An Eulerian thermodynamical formulation of size-dependent plasticity

The objective of this work is to develop a finite-deformation, thermodynamically-consistent theory to model the size-dependent irreversible behavior of metals at the micron-scale. In contrast with other approaches, the proposed Eulerian formulation introduces an evolution equation directly for an elastic distortional deformation measure without the need for defining total or plastic deformation measures. Motivated both by experimental observations and by the literature on generalized continua, the proposed theory assumes tensorial fields separately describing macro-plasticity and micro-plasticity. An additional evolution equation defines a Nye-Kroner-like tensor that depends on the curl of the non-symmetric micro-plasticity distortional rate. By drawing inspiration from higher-order strain gradient plasticity, the micro-plasticity distortional rate is determined by a micro-plasticity balance equation with associated boundary conditions. A quadratic function of the Nye-Kroner-like tensor contributes to the Helmholtz free energy, which leads to an energetic stress entering the micro-plasticity balance that controls the material size-dependent response.

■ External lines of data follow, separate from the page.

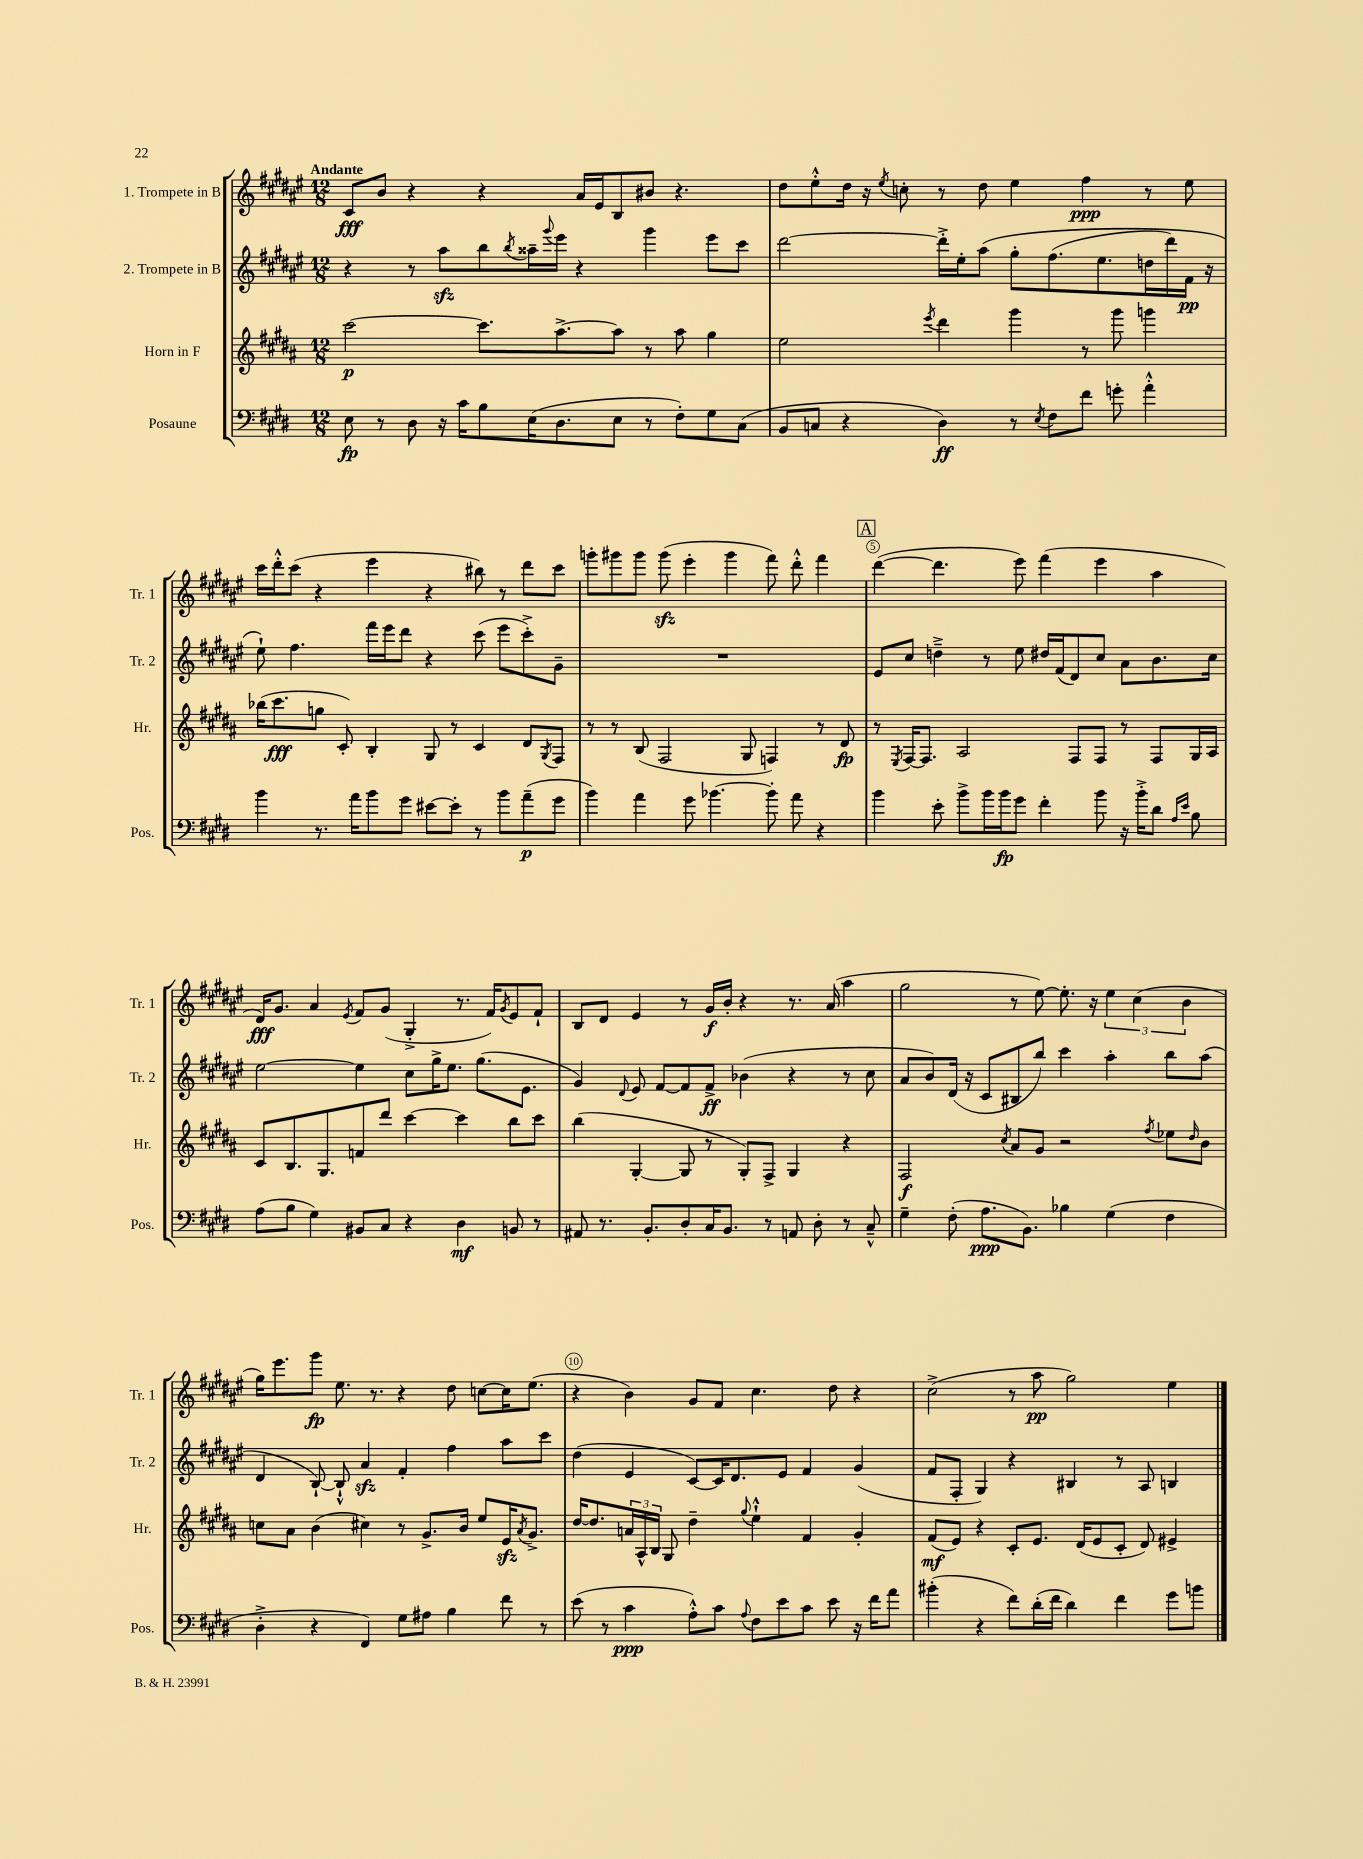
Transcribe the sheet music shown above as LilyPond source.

<<
\new StaffGroup <<
\new Staff = "s0" \with { instrumentName = "1. Trompete in B" shortInstrumentName = "Tr. 1" } {
    \clef treble \key fis \major \numericTimeSignature \time 12/8 \tempo "Andante"
    cis'8\fff b'8 r4 r4 ais'16 eis'16 b8 bis'8 r4. |
    dis''8 eis''8-.-^ dis''16 r16 \acciaccatura { eis''8 } c''8-. r8 dis''8 eis''4 fis''4\ppp r8 eis''8 |
    cis'''16 dis'''16-.-^ cis'''8( r4 eis'''4 r4 bis''8) r8 dis'''8 cis'''8 |
    g'''8-. gis'''8 gis'''8 gis'''8\sfz( eis'''4-. gis'''4 fis'''8) dis'''8-.-^ fis'''4 |
    \mark \markup { \box "A" } dis'''4~( dis'''4. eis'''8) fis'''4( eis'''4 ais''4 |
    dis'16\fff) gis'8. ais'4 \acciaccatura { eis'8 } fis'8 gis'8( gis4-.-> r8. fis'16) \acciaccatura { gis'8 } eis'8 fis'8-! |
    b8 dis'8 eis'4 r8 gis'16\f b'16-. r4 r8. ais'16( ais''4 |
    gis''2 r8 eis''8~) eis''8.-. r16 \tuplet 3/2 { eis''4 cis''4( b'4 } |
    gis''16) eis'''8. gis'''8\fp eis''8. r8. r4 dis''8 c''8~ c''16 eis''8.( |
    r4 b'4) gis'8 fis'8 cis''4. dis''8 r4 |
    cis''2->( r8 ais''8\pp gis''2) eis''4 \bar "|." |
}
\new Staff = "s1" \with { instrumentName = "2. Trompete in B" shortInstrumentName = "Tr. 2" } {
    \clef treble \key fis \major \numericTimeSignature \time 12/8
    r4 r8 ais''8\sfz b''8 \acciaccatura { b''8 } aisis''16-- \appoggiatura { gis'''8 } eis'''16 r4 gis'''4 eis'''8 cis'''8 |
    dis'''2~ dis'''16-.-> eis''16-. ais''8\( gis''8-. fis''8.( eis''8. d''16 dis'''16) fis'16\pp r16 |
    eis''8-!\) fis''4. fis'''16 eis'''16 dis'''8 r4 cis'''8( eis'''8 cis'''8-.->) gis'8-- |
    R1. |
    \mark \markup { \box "A" } eis'8 cis''8 d''4---> r8 eis''8 dis''16 fis'16( dis'8) cis''8 ais'8 b'8. cis''16 |
    eis''2~ eis''4 cis''8 gis''16-> eis''8. gis''8.( eis'8. |
    gis'4) \appoggiatura { dis'8 } eis'8 fis'8~ fis'8 fis'8->\ff bes'4( r4 r8 cis''8 |
    ais'8 b'8) dis'16( r16 cis'8 bis8 b''8) cis'''4 ais''4-. b''8 ais''8( |
    dis'4 b8~-!) b8-!-^ ais'4\sfz fis'4-. fis''4 ais''8 cis'''8 |
    dis''4( eis'4 cis'8~) cis'16 dis'8. eis'8 fis'4 gis'4( |
    fis'8 fis8-. gis4) r4 bis4 r8 ais8 b4 \bar "|." |
}
\new Staff = "s2" \with { instrumentName = "Horn in F" shortInstrumentName = "Hr." } {
    \clef treble \key b \major \numericTimeSignature \time 12/8
    cis'''2~\p cis'''8. ais''8.~-> ais''8 r8 ais''8 gis''4 |
    e''2 \acciaccatura { e'''8 } dis'''4 gis'''4 r8 gis'''8 g'''4 |
    bes''16( cis'''8.\fff g''8 cis'8-.) b4-. gis8 r8 cis'4 dis'8 \acciaccatura { gis8 } fis8 |
    r8 r8 b8( fis2 gis8 f4) r8 dis'8\fp |
    \mark \markup { \box "A" } r8 \acciaccatura { e8 } fis16~ fis8. ais2 fis8 fis8 r8 fis8 gis16 ais16 |
    cis'8 b8. gis8. f'8 dis'''8 cis'''4~ cis'''4 b''8 cis'''8 |
    b''4( gis4~-. gis8 r8 gis8-.) fis8-> gis4 r4 |
    fis2\f \acciaccatura { cis''8 } ais'8 gis'8 r2 \acciaccatura { fis''8 } ees''8 \grace { dis''16 } b'8 |
    c''8 ais'8 b'4( cis''4) r8 gis'8.-> b'16 e''8 e'16\sfz \acciaccatura { ais'8 } gis'8.-> |
    dis''16~ dis''8. \tuplet 3/2 { a'16 ais16-^ b16 } gis8 dis''4-- \appoggiatura { gis''8 } e''4-!-^ fis'4 gis'4-. |
    fis'8\mf( e'8) r4 cis'8-. e'8. dis'16( e'8 cis'8-. dis'8) eis'4-> \bar "|." |
}
\new Staff = "s3" \with { instrumentName = "Posaune" shortInstrumentName = "Pos." } {
    \clef bass \key e \major \numericTimeSignature \time 12/8
    e8\fp r8 dis8 r16 cis'16 b8 e16( dis8. e8 r8 fis8-.) gis8 cis8( |
    b,8 c8 r4 dis4\ff) r8 \acciaccatura { e8 } fis8 fis'8 g'8-. a'4-.-^ |
    b'4 r8. a'16 b'8 gis'8 eis'8~ eis'8-. r8 b'8 a'8--\p( gis'8 |
    b'4) a'4 gis'8 bes'4.~ bes'8-. a'8 r4 |
    \mark \markup { \box "A" } b'4 e'8-. b'8-> b'16 b'16\fp gis'8 fis'4-. b'8 r16 b'16-.-> dis'8 \grace { a16 e'16 } b8 |
    a8( b8 gis4) bis,8 cis8 r4 dis4\mf b,8 r8 |
    ais,8 r8. b,8.-. dis8-. cis16 b,8. r8 a,8 dis8-. r8 cis8---^ |
    gis4-- fis8-.( a8.\ppp b,8.) bes4 gis4( fis4 |
    dis4-.-> r4 fis,4) gis8 ais8 b4 fis'8 r8 |
    e'8( r8 cis'4\ppp a8-.-^) cis'8 \appoggiatura { a8 } fis8 e'8 cis'8 e'8 r16 fis'16 a'8 |
    bis'4-.( r4 fis'8) dis'16-.( fis'16 dis'4) fis'4 gis'8 b'8 \bar "|." |
}
>>
>>
\layout { \context { \Score \override BarNumber.break-visibility = ##(#f #t #t) barNumberVisibility = #(every-nth-bar-number-visible 5) \override BarNumber.stencil = #(make-stencil-circler 0.1 0.3 ly:text-interface::print) } }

The theory is designed to allow the onset of micro-plasticity to occur at a stress level below that triggering macro-plasticity and, regarding size-effects, the response characterized by macro-plasticity alone is the strongest one. In addition, the formulation uses a smooth elastic-plastic transition model for rate-independent response. The theory is specialized to the case of small strains and rotations and applied to the constrained simple shear problem, which allows the derivation of an analytical solution able to demonstrate the predictive capabilities ensuing from the rich interplay between micro- and macro-plasticity.